Although the data below contains pictures, please reproduce only its words, exactly.
== Recorded information
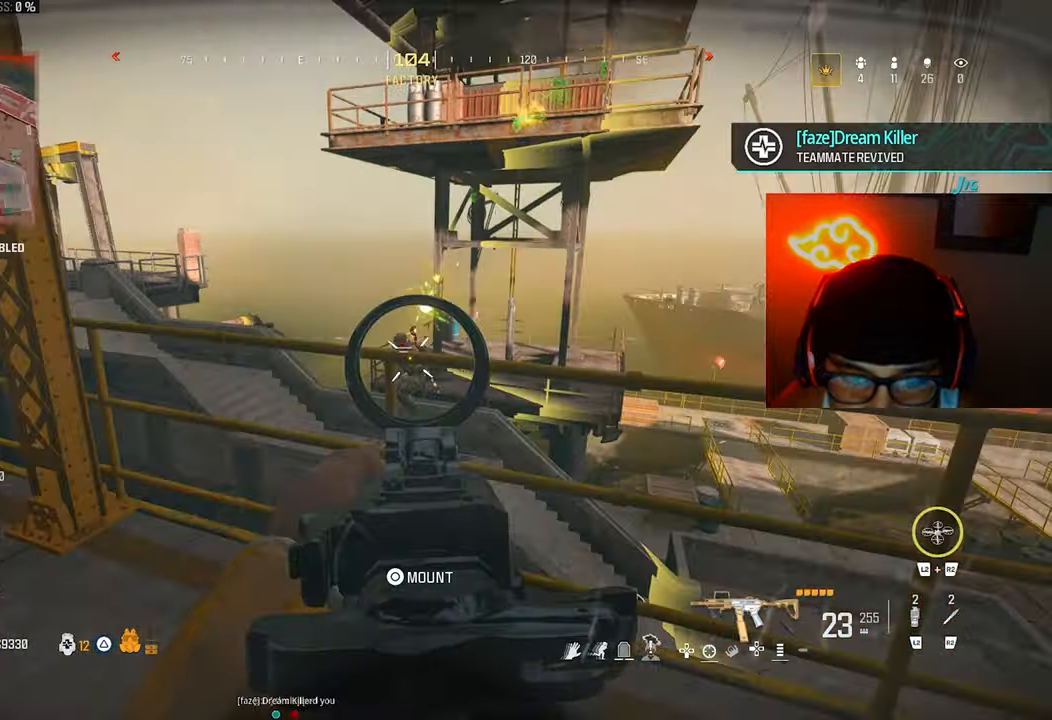
{"buttons": [], "left_stick": "up-left", "right_stick": "right", "events": [[100, "SQUARE", "down"], [167, "L1", "up"], [200, "SQUARE", "up"], [200, "right_stick", "left"], [233, "R1", "up"], [367, "left_stick", "up-left"], [400, "right_stick", "center"], [500, "right_stick", "right"]]}
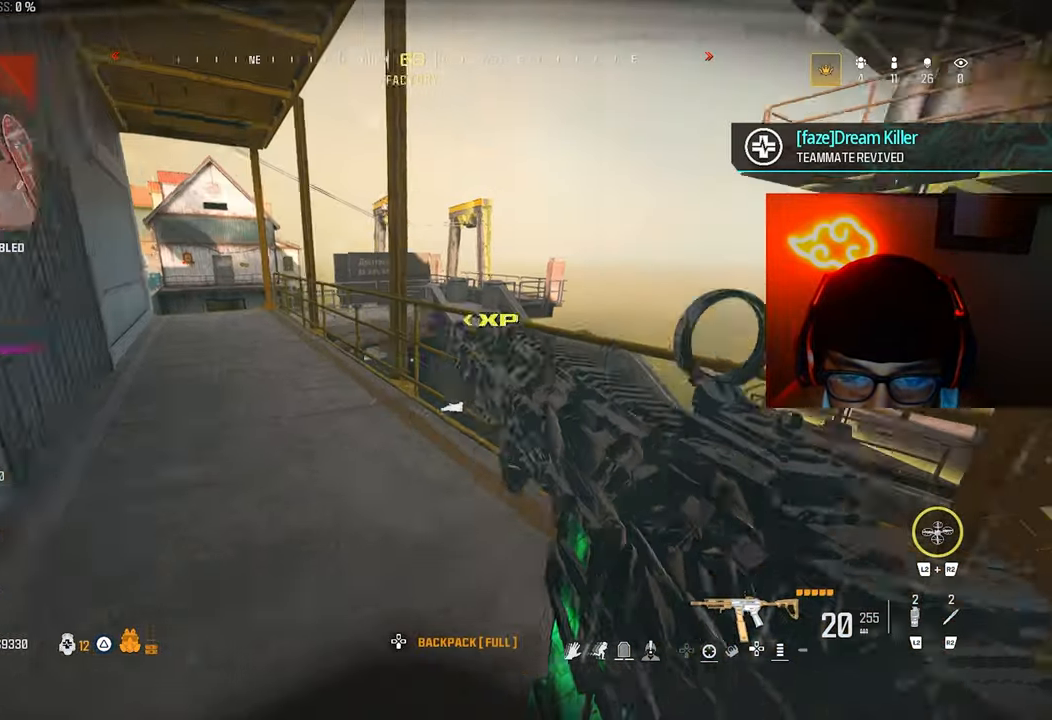
{"buttons": [], "left_stick": "up-right", "right_stick": "center", "events": [[67, "left_stick", "left"], [233, "left_stick", "right"], [333, "right_stick", "center"], [367, "left_stick", "up-right"]]}
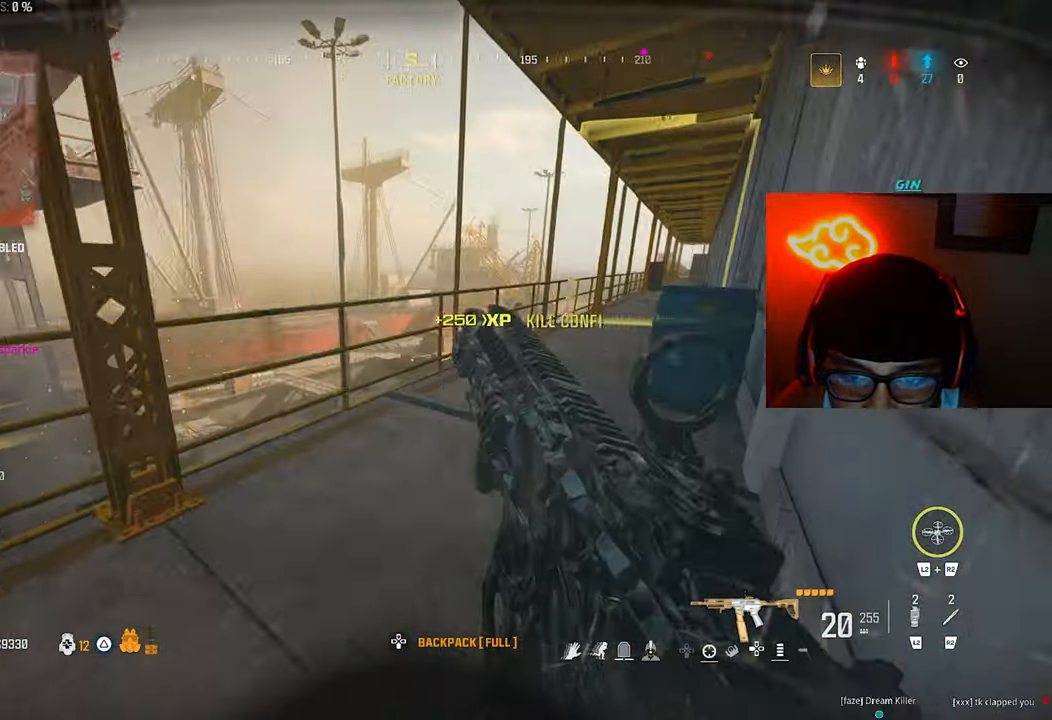
{"buttons": [], "left_stick": "down-left", "right_stick": "left", "events": [[67, "right_stick", "left"], [100, "left_stick", "right"], [300, "left_stick", "center"], [433, "left_stick", "down-left"]]}
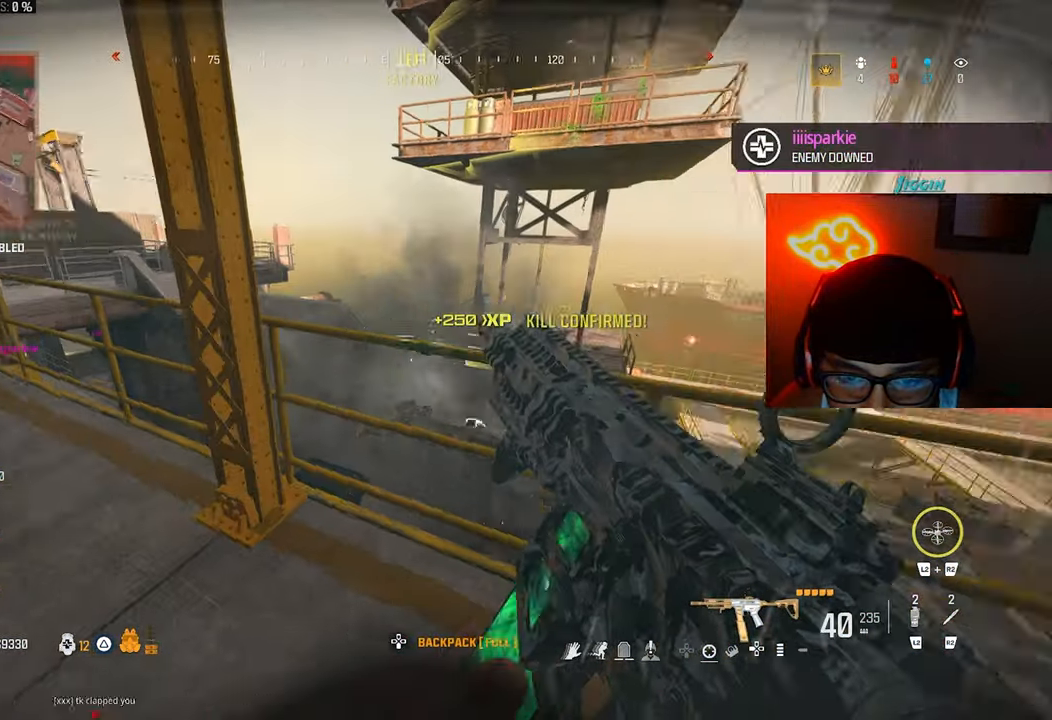
{"buttons": [], "left_stick": "up", "right_stick": "down-right", "events": [[33, "right_stick", "up-left"], [133, "left_stick", "up-left"], [167, "TRIANGLE", "down"], [200, "TRIANGLE", "up"], [200, "left_stick", "up"], [300, "TRIANGLE", "down"], [333, "right_stick", "center"], [367, "TRIANGLE", "up"], [500, "right_stick", "down-right"]]}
====
§ **Exercise output**:
{"buttons": [], "left_stick": "up-left", "right_stick": "right", "events": [[100, "SQUARE", "down"], [167, "L1", "up"], [200, "SQUARE", "up"], [200, "right_stick", "left"], [233, "R1", "up"], [367, "left_stick", "up-left"], [400, "right_stick", "center"], [500, "right_stick", "right"]]}
{"buttons": [], "left_stick": "up-right", "right_stick": "center", "events": [[67, "left_stick", "left"], [233, "left_stick", "right"], [333, "right_stick", "center"], [367, "left_stick", "up-right"]]}
{"buttons": [], "left_stick": "down-left", "right_stick": "left", "events": [[67, "right_stick", "left"], [100, "left_stick", "right"], [300, "left_stick", "center"], [433, "left_stick", "down-left"]]}
{"buttons": [], "left_stick": "up", "right_stick": "down-right", "events": [[33, "right_stick", "up-left"], [133, "left_stick", "up-left"], [167, "TRIANGLE", "down"], [200, "TRIANGLE", "up"], [200, "left_stick", "up"], [300, "TRIANGLE", "down"], [333, "right_stick", "center"], [367, "TRIANGLE", "up"], [500, "right_stick", "down-right"]]}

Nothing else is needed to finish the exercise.